Following up on the status of this issue, please link provide a link to the followups that happen in other places.
I can't find any existing project within Equinix for Etcd. As this has been ~5yrs in the past, could you submit a new issue outlining the request?
Once it's +1'd I can grant access pretty quickly.
Thanks!
If you are interested in filing a request for access to the CNCF Community Cluster, please fill out the details below.
If you are just filing an issue, ignore/delete those fields and file your issue.
First Name
Xiang
Last Name
Li
Email
xiang.li@coreos.com
Company/Organization
CoreOS Inc.
Job Title
Project Title
etcd
What existing problem or community challenge does this work address? ( Please include any past experience or lessons learned )
Distributed reliable key-value store for the most critical data of a distributed system
Briefly describe the project
Distributed reliable key-value store for the most critical data of a distributed system
Do you intend to measure specific metrics during the work? Please describe briefly
Improve reliability, scalability of etcd
Which members of the CNCF community and/or end-users would benefit from your work?
Kubernetes and other distributed system in general.
Is the code that you’re going be running 100% open source? If so, what is the URL or URLs where it is located?
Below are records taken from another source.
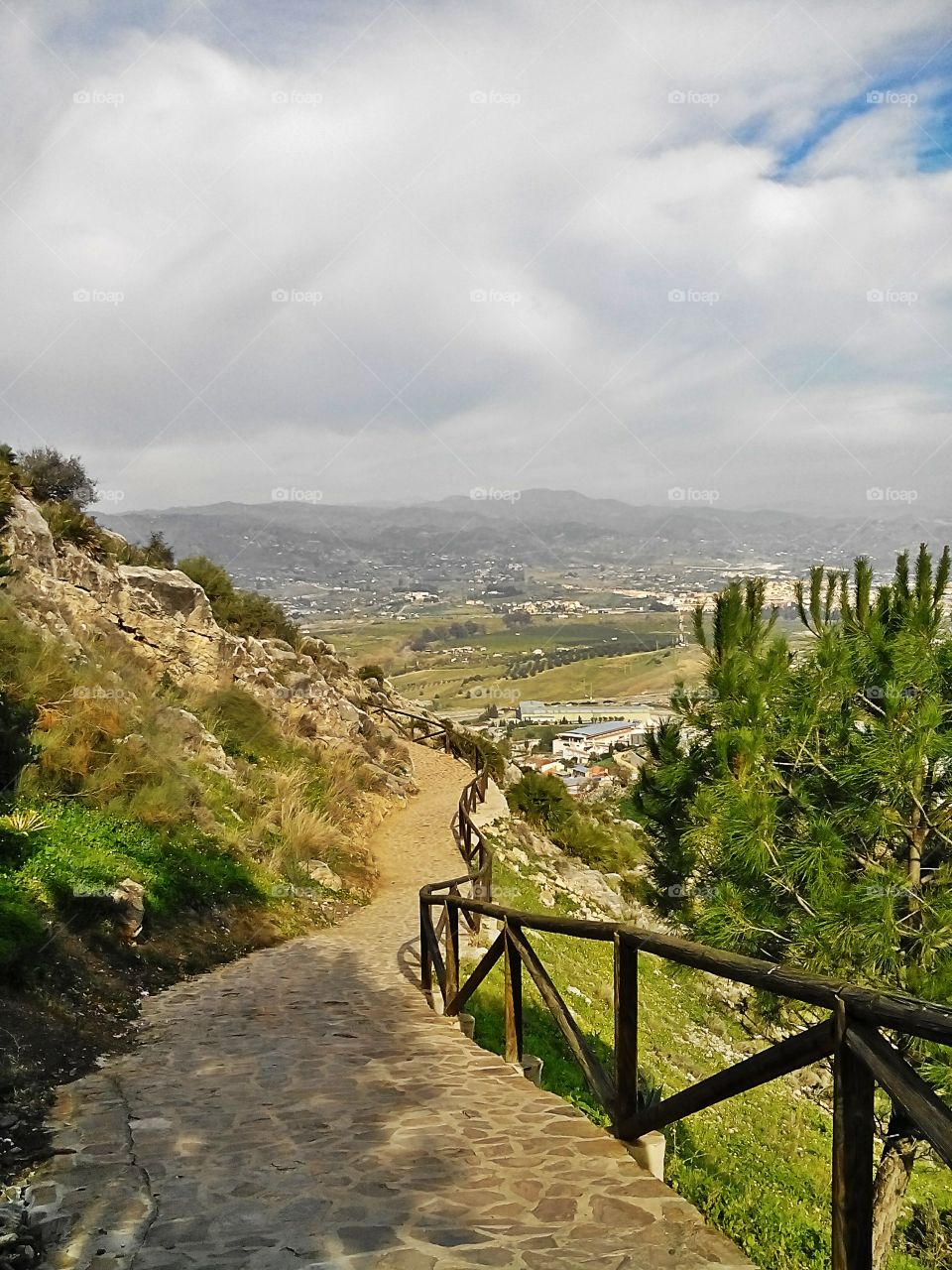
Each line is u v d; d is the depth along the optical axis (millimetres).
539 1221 3934
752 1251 7738
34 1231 3988
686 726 10391
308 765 22672
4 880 8742
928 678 8805
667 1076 11930
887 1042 2762
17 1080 5961
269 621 32938
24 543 19422
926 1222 10586
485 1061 6855
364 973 10555
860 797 9078
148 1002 8680
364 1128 5250
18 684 13336
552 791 28031
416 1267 3572
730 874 9562
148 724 15828
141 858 11625
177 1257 3736
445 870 18625
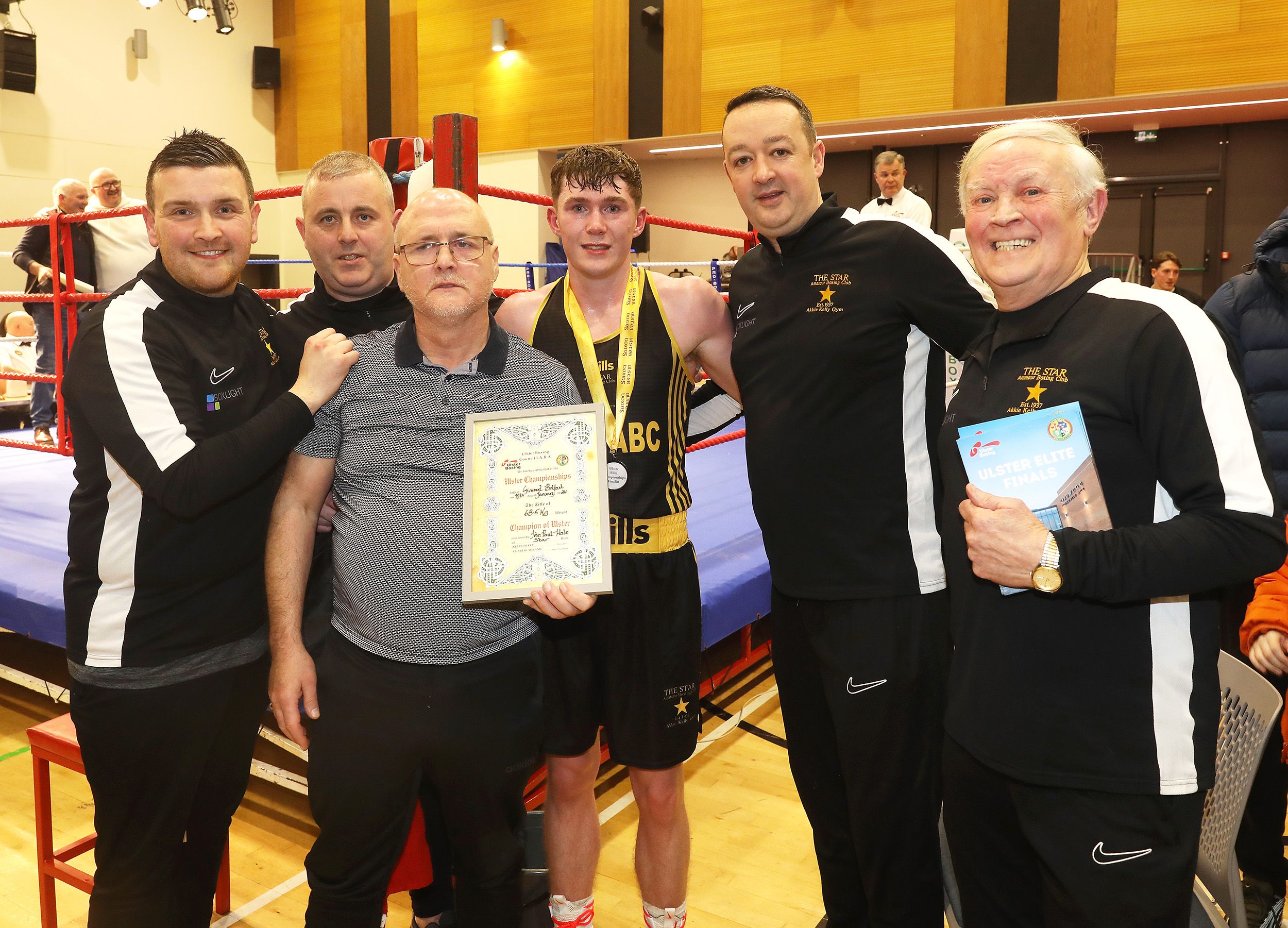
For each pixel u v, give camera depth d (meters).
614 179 1.67
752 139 1.67
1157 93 6.91
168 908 1.59
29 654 3.50
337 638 1.52
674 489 1.76
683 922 1.88
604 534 1.41
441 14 9.79
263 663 1.64
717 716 3.21
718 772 2.82
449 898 1.97
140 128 9.78
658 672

Yes. https://github.com/coreos/etcd
Do you commit to publishing your results and upstreaming the open source code resulting from your work? Do you agree to this within 2 months of cluster use?
Yes.
Will your testing involve containers? If not, could it? What would be entailed in changing your processes to containerize your workload?
Yes.
Are there identified risks which would prevent you from achieving significant results in the project ?
No.
Have you requested CNCF cluster resources or access in the past? If ‘no’, please skip the next three questions.
No
Please list project titles associated with prior CNCF cluster usage.
Please list contributions to open source initiatives for projects listed in the last question. If you did not upstream the results of the open source initiative in any of the projects, please explain why.
Have you ever been denied usage of the cluster in the past? If so, please explain why.
Please state your contributions to the open source community and any other relevant initiatives
Maintainer of etcd, Kubernetes.
Number of nodes requested (minimum 20 nodes, maximum 500 nodes). In Q3, maximum increases to 1000 nodes.
80
Duration of request (minimum 24 hours)
open ended
With or Without an operating system (Restricted to CNCF pre-defined OS and versions)?
How will this testing advance cloud native computing (specifically containerization, orchestration, microservices or some combination).
etcd is the critical part of distributed system, including orchestration and microservices.
Making etcd more reliable and scalable improves other applications that rely on it.
Any other relevant details we should know about while preparing the infrastructure?